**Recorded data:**
------------------------------------------------

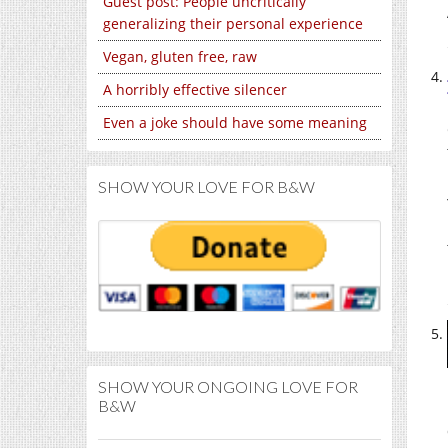
Guest post: People uncritically
generalizing their personal experience
Vegan, gluten free, raw
A horribly effective silencer
Even a joke should have some meaning
SHOW YOUR LOVE FOR B&W
SHOW YOUR ONGOING LOVE FOR
B&W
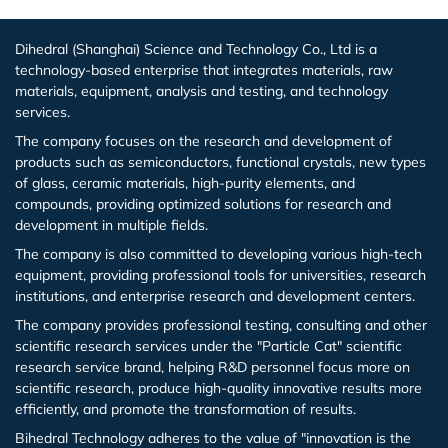
Europium (Eu (T))
Aluminum Bromide (AlBr3)
Dihedral (Shanghai) Science and Technology Co., Ltd is a
Gadolinium (Gd (T))
Barium Bromide (BaBr2)
technology-based enterprise that integrates materials, raw
materials, equipment, analysis and testing, and technology
Terbium (Tb (T))
Cobalt Bromide (CoBr2)
services.
The company focuses on the research and development of
Dysprosium (Dy (T))
Cadmium Bromide (CdBr2)
products such as semiconductors, functional crystals, new types
of glass, ceramic materials, high-purity elements, and
compounds, providing optimized solutions for research and
Holmium (Ho (T))
Gallium Bromide (GaBr3)
development in multiple fields.
The company is also committed to developing various high-tech
Erbium (Er (T))
Gallium Bromide Hydrate (GaBr3.xH2O)
equipment, providing professional tools for universities, research
institutions, and enterprise research and development centers.
Thulium (Tm (T))
Nickel Bromide (NiBr2)
The company provides professional testing, consulting and other
scientific research services under the "Particle Cat" scientific
Ytterbium (Yb (T))
Potassium Bromide (KBr)
research service brand, helping R&D personnel focus more on
scientific research, produce high-quality innovative results more
efficiently, and promote the transformation of results.
Lutetium (Lu (T))
Lead Bromide (PbBr2)
Bihedral Technology adheres to the value of "innovation is the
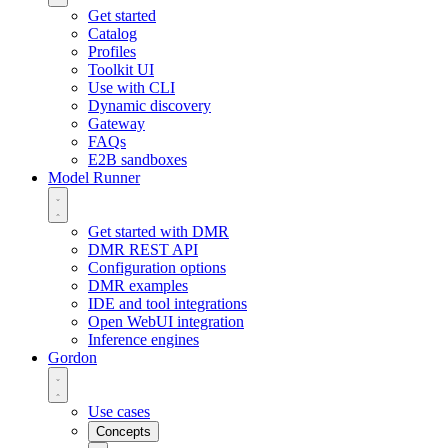
Get started
Catalog
Profiles
Toolkit UI
Use with CLI
Dynamic discovery
Gateway
FAQs
E2B sandboxes
Model Runner
Get started with DMR
DMR REST API
Configuration options
DMR examples
IDE and tool integrations
Open WebUI integration
Inference engines
Gordon
Use cases
Concepts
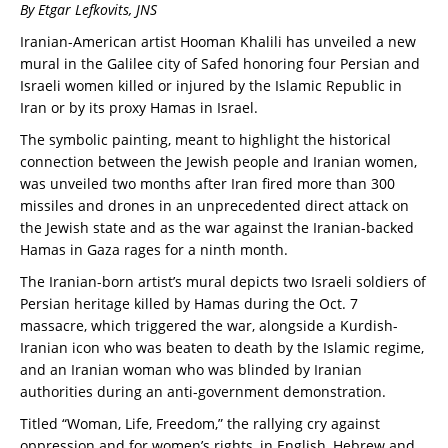
By Etgar Lefkovits, JNS
Iranian-American artist Hooman Khalili has unveiled a new
mural in the Galilee city of Safed honoring four Persian and
Israeli women killed or injured by the Islamic Republic in
Iran or by its proxy Hamas in Israel.
The symbolic painting, meant to highlight the historical
connection between the Jewish people and Iranian women,
was unveiled two months after Iran fired more than 300
missiles and drones in an unprecedented direct attack on
the Jewish state and as the war against the Iranian-backed
Hamas in Gaza rages for a ninth month.
The Iranian-born artist’s mural depicts two Israeli soldiers of
Persian heritage killed by Hamas during the Oct. 7
massacre, which triggered the war, alongside a Kurdish-
Iranian icon who was beaten to death by the Islamic regime,
and an Iranian woman who was blinded by Iranian
authorities during an anti-government demonstration.
Titled “Woman, Life, Freedom,” the rallying cry against
oppression and for women’s rights, in English, Hebrew and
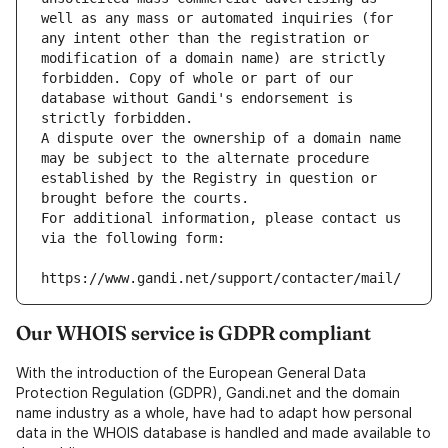
well as any mass or automated inquiries (for 
any intent other than the registration or 
modification of a domain name) are strictly 
forbidden. Copy of whole or part of our 
database without Gandi's endorsement is 
strictly forbidden.
A dispute over the ownership of a domain name 
may be subject to the alternate procedure 
established by the Registry in question or 
brought before the courts.
For additional information, please contact us 
via the following form:
https://www.gandi.net/support/contacter/mail/
Our WHOIS service is GDPR compliant
With the introduction of the European General Data
Protection Regulation (GDPR), Gandi.net and the domain
name industry as a whole, have had to adapt how personal
data in the WHOIS database is handled and made available to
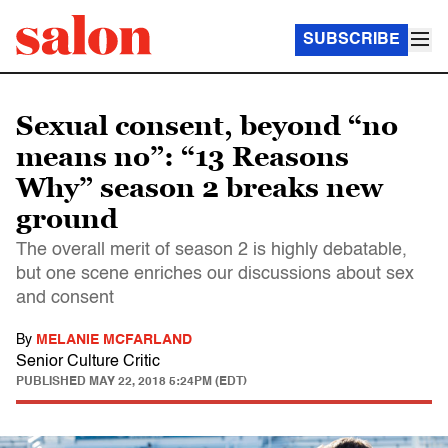
SUBSCRIBE
Sexual consent, beyond “no
means no”: “13 Reasons
Why” season 2 breaks new
ground
The overall merit of season 2 is highly debatable,
but one scene enriches our discussions about sex
and consent
By
MELANIE MCFARLAND
Senior Culture Critic
PUBLISHED
MAY 22, 2018 5:24PM (EDT)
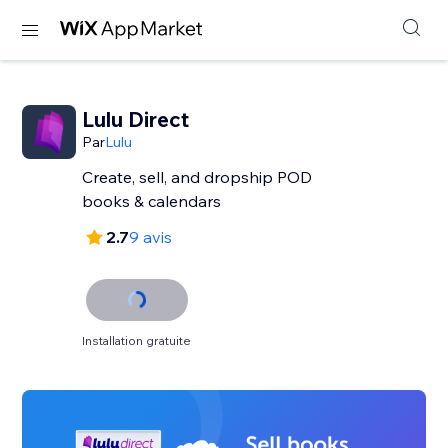
Lulu Direct
Par
Lulu
Create, sell, and dropship POD
books & calendars
2.7
9 avis
Installation gratuite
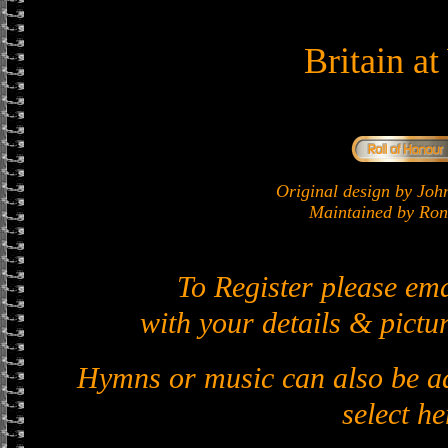
Britain a
Original design by J
Maintained by Ron 
To Register please em
with your details & pictur
Hymns or music can also be ad
select he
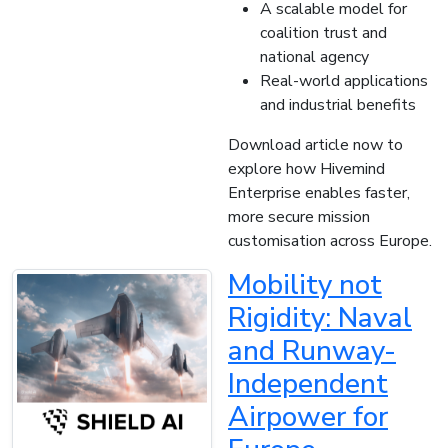
A scalable model for
coalition trust and
national agency
Real-world applications
and industrial benefits
Download article now to
explore how Hivemind
Enterprise enables faster,
more secure mission
customisation across Europe.
Mobility not
Rigidity: Naval
and Runway-
Independent
Airpower for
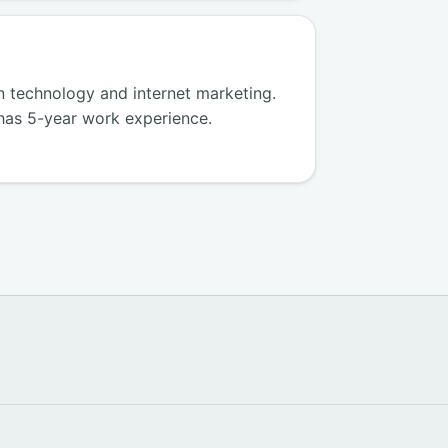
in technology and internet marketing.
has 5-year work experience.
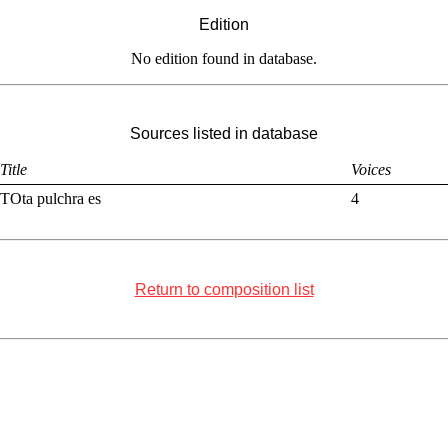
Edition
No edition found in database.
Sources listed in database
Title
Voices
TOta pulchra es
4
Return to composition list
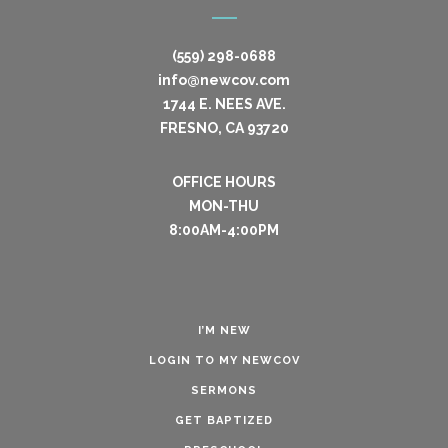
(559) 298-0688
info@newcov.com
1744 E. NEES AVE.
FRESNO, CA 93720
OFFICE HOURS
MON-THU
8:00AM-4:00PM
I’M NEW
LOGIN TO MY NEWCOV
SERMONS
GET BAPTIZED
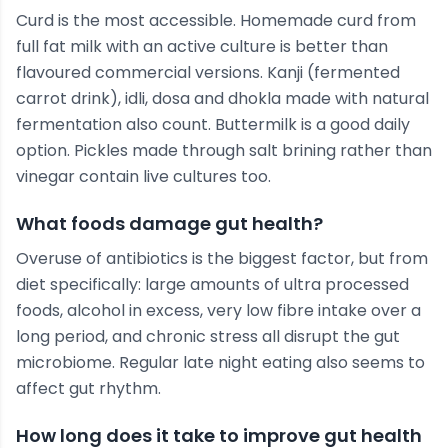
Curd is the most accessible. Homemade curd from
full fat milk with an active culture is better than
flavoured commercial versions. Kanji (fermented
carrot drink), idli, dosa and dhokla made with natural
fermentation also count. Buttermilk is a good daily
option. Pickles made through salt brining rather than
vinegar contain live cultures too.
What foods damage gut health?
Overuse of antibiotics is the biggest factor, but from
diet specifically: large amounts of ultra processed
foods, alcohol in excess, very low fibre intake over a
long period, and chronic stress all disrupt the gut
microbiome. Regular late night eating also seems to
affect gut rhythm.
How long does it take to improve gut health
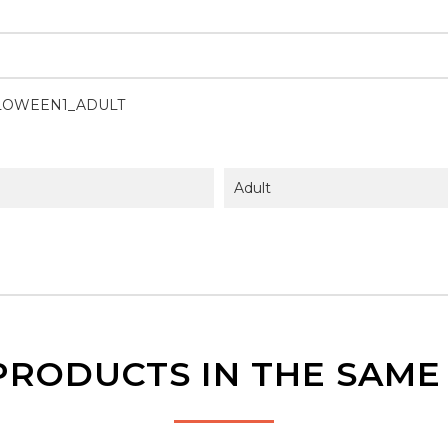
LOWEEN1_ADULT
Adult
PRODUCTS IN THE SAM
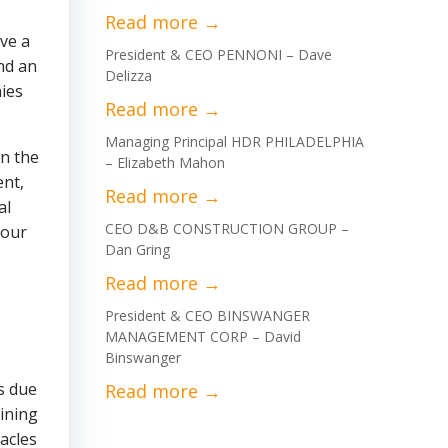
ve a
President & CEO PENNONI – Dave
nd an
Delizza
ies
Managing Principal HDR PHILADELPHIA
in the
– Elizabeth Mahon
ent,
al
CEO D&B CONSTRUCTION GROUP –
 our
Dan Gring
President & CEO BINSWANGER
MANAGEMENT CORP – David
Binswanger
s due
mining
acles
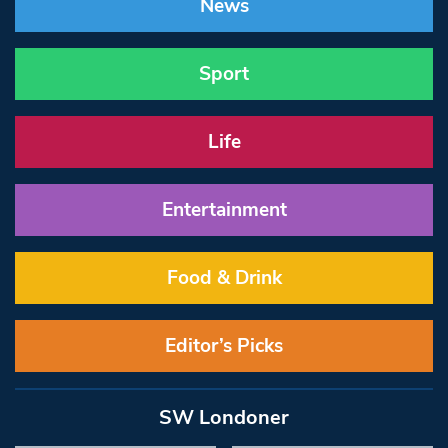
News
Sport
Life
Entertainment
Food & Drink
Editor’s Picks
SW Londoner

------------------------------------------------

**To do:** Gather every line from the entries above where the word "other" appears, and copy them.

**Exercise answer:**
The company provides professional testing, consulting and other
any intent other than the registration or 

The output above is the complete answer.